→ **Work instruction A**: Collect every line in the rows that contains the string "MCCOY".

→ **Text block**:
******
[REBOL] Small admin/report benchmark
From: joel:neely:fedex at: 17-Sep-2000 23:16
Here's a small benchmark based on a fairly typical kind
of sysadmin, file processing, or data reduction task.
The timing results are given after the description of
the problem and the code I used for timing.
I'm including a sample data file and output so that
anyone who wants to improve on my code can test his/her
solution with the same data.
Problem:
Read through the colon-delimited file below (a copy of
an /etc/passwd file, mangled for security purposes),
and print a report tallying the distinct values in the
7th field (in this case, the field that identifies the
default shell for each userID). Sort the results by
the value of the field being tallied, and print the
results in neat columns.
******
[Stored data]
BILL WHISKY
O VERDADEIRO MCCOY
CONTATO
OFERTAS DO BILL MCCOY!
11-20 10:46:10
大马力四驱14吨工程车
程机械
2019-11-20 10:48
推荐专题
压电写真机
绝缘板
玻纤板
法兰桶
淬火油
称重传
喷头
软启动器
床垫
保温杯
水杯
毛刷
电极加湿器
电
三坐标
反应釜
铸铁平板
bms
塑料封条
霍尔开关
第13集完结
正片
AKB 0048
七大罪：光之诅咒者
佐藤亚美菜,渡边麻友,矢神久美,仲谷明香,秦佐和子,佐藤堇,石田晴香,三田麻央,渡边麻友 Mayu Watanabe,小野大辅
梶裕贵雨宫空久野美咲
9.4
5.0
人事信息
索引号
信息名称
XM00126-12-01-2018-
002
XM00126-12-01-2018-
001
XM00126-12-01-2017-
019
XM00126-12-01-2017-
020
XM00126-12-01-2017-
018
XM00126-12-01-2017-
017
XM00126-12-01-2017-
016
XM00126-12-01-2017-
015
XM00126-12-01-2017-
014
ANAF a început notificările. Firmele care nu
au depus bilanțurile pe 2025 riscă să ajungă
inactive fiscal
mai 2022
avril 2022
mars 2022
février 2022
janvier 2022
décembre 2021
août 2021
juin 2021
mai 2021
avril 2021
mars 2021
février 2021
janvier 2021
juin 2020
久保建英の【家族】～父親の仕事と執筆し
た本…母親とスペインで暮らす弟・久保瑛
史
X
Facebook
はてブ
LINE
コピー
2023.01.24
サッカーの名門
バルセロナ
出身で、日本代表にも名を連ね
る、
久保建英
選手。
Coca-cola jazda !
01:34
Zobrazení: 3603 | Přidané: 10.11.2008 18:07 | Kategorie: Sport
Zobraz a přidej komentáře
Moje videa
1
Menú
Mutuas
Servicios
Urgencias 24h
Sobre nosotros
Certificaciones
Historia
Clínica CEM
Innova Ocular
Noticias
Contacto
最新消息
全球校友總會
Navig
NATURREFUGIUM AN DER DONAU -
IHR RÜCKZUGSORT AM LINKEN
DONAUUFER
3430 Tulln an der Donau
******
→ **Work instruction B**: Please rewrite the paragraph of the post above that begins "Read through the colon-delimited file" as a short list of its main points.

→ **Worked solution A**:
O VERDADEIRO MCCOY
OFERTAS DO BILL MCCOY!

→ **Worked solution B**:
- Read the colon-delimited file, a copy of an /etc/passwd file mangled for security purposes.
- Tally the distinct values in the 7th field, which identifies the default shell for each userID.
- Sort the results by the value of the field being tallied.
- Print the results in neat columns.